Comment (Philippa Fee)
Disappointingly, the significance of this decision has been undermined by the foundation on which it is based. The complex, novel and highly important questions thrown up by this case – including the scope of public nuisance and the novel climate damage tort, and whether the claimant needs to suffer particular damage caused by the acts or omissions of a defendant – are not resolved. Instead, the Court has simply said that the claim is not so clearly bound to fail that it should be struck out and must proceed to trial.
The parties and intervenors have doubtless spent a huge amount in legal costs, only to find no clear exposition of the law and the prospect of a trial ahead of them.
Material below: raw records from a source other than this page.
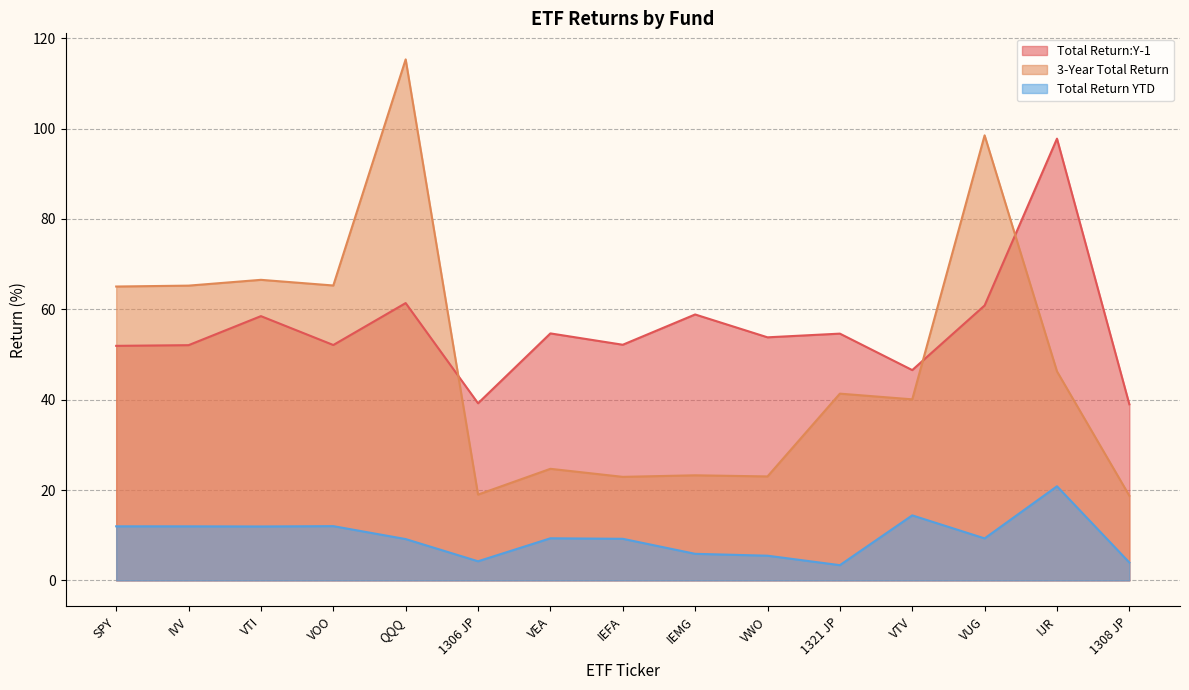

Reading left to right, list all the values displayed in this chart.

Total Return:Y-1: SPY=51.9	IVV=52.1	VTI=58.5	VOO=52.1	QQQ=61.4	1306 JP=39.2	VEA=54.7	IEFA=52.2	IEMG=58.9	VWO=53.8	1321 JP=54.6	VTV=46.5	VUG=60.9	IJR=97.8	1308 JP=39.0
3-Year Total Return: SPY=65.0	IVV=65.2	VTI=66.5	VOO=65.3	QQQ=115.3	1306 JP=19.0	VEA=24.7	IEFA=22.9	IEMG=23.3	VWO=23.0	1321 JP=41.3	VTV=40.1	VUG=98.5	IJR=46.3	1308 JP=18.7
Total Return YTD: SPY=12.0	IVV=12.0	VTI=11.9	VOO=12.0	QQQ=9.1	1306 JP=4.2	VEA=9.3	IEFA=9.2	IEMG=5.9	VWO=5.5	1321 JP=3.4	VTV=14.4	VUG=9.3	IJR=20.8	1308 JP=4.0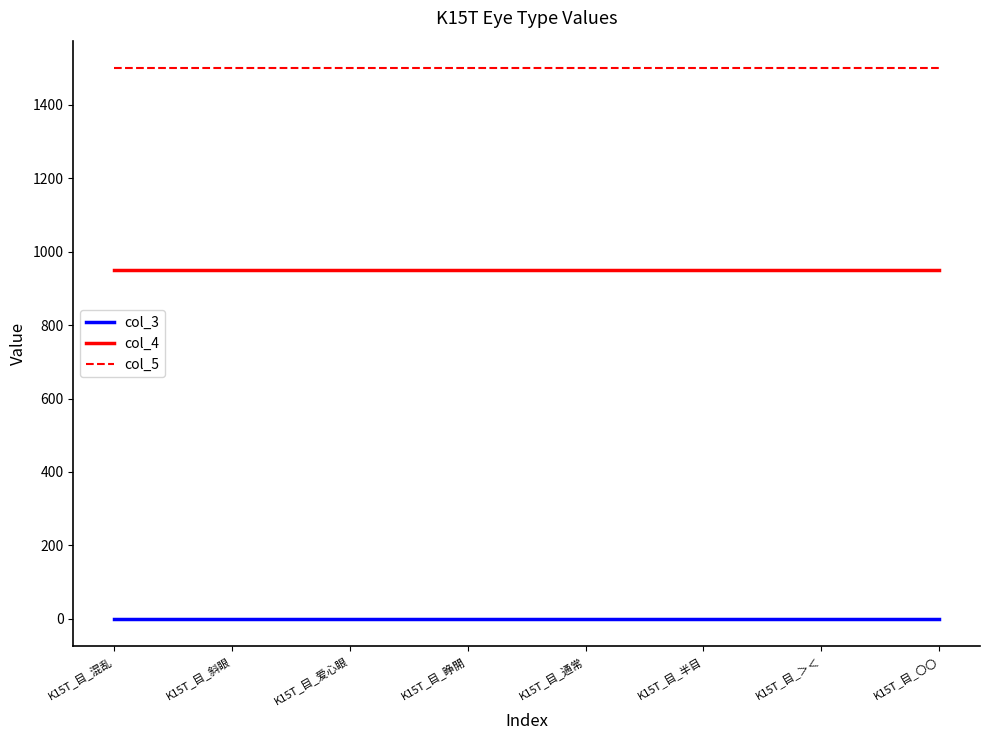

True or false: col_5 and col_4 cross at least once.

False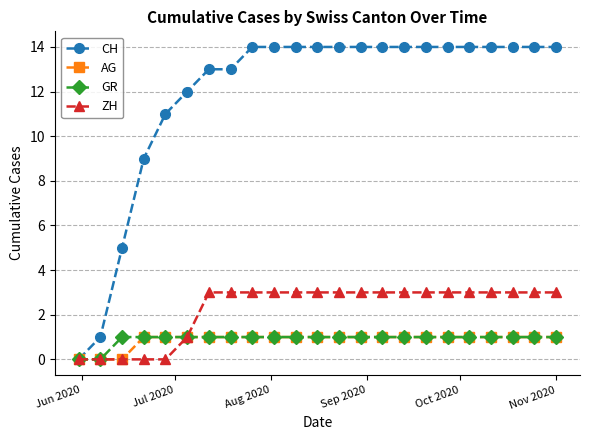

How many data points does each series have?

23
In terms of the significance for insurers and their clients, the downside to allowing claimants their ‘day in court’ is ongoing uncertainty. The impact of this uncertainty is particularly acute if one assumes that tort liability can exist even where the greenhouse gas producer is complying with (known) statutory requirements. Certainty in the law has been long regarded as of crucial importance, as it allows citizens to adjust their behaviour to follow the law. But at this point, there appears to be little certainty as to precisely what producers of greenhouse gases are meant to do.
This state of uncertainty will impact insurers as well. Are insurers now meant to factor into their risk assessments the possibility of a new tort of climate damage and public nuisance, even where the insured complies with all statutory requirements? If so, in the absence of objective criteria, how do insurers assess the nature of that liability? Unfortunately, there are many questions and, at this point, few answers.